In recent decades, Reinforcement Learning (RL) has been a control protocol that can be designed without knowledge or identification of system dynamics, and is not model-based, and thus has gained much attention and broad application prospects. Reinforcement learning is motivated by biological systems to find the optimal control strategy by optimizing cumulative rewards, interacting with a given unknown environment to learn the best strategy to maximize its long-term performance. The Rl algorithm is based on the fact that a successful control strategy should be remembered, and then by reinforcing this signal, they are more likely to be used a second time. From the beginning of reinforcement learning research, the RL method has gained much attention in the field of intelligent agent research. The research on the relevant reinforcement learning which is mainstream at present is usually realized on an operator-critic structure, a critic evaluates the performance of the current strategy according to measured data, and a performer finds an improved strategy by using the strategy evaluated by the critic.
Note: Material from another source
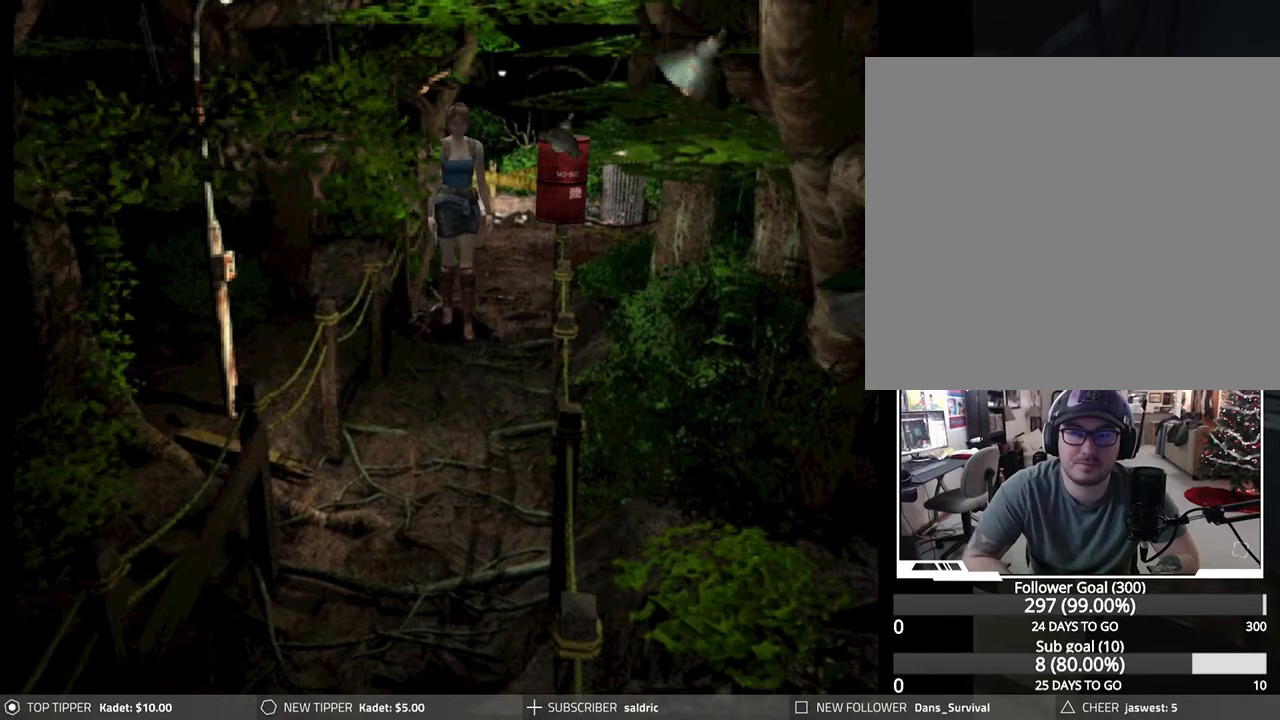
{"buttons": ["DPAD_DOWN"], "left_stick": "center", "events": []}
Compared with a classical dynamic planning method, the reinforcement learning method provides a feasible method capable of avoiding dimension explosion. On the other hand, compared with the traditional adaptive controller, the reinforcement learning method only needs to consider the dynamics of the tracking error, can reduce the transient response bringing errors to the system to the maximum extent, and simultaneously ensures the stability of the whole system. The main advantage of the Reinforcement Learning (RL) algorithm to solve the optimal control problem is that it can obtain enough data information from the system without having to solve the system dynamics, and then iteratively improve between two steps of policy evaluation and policy improvement based on a policy iteration technique.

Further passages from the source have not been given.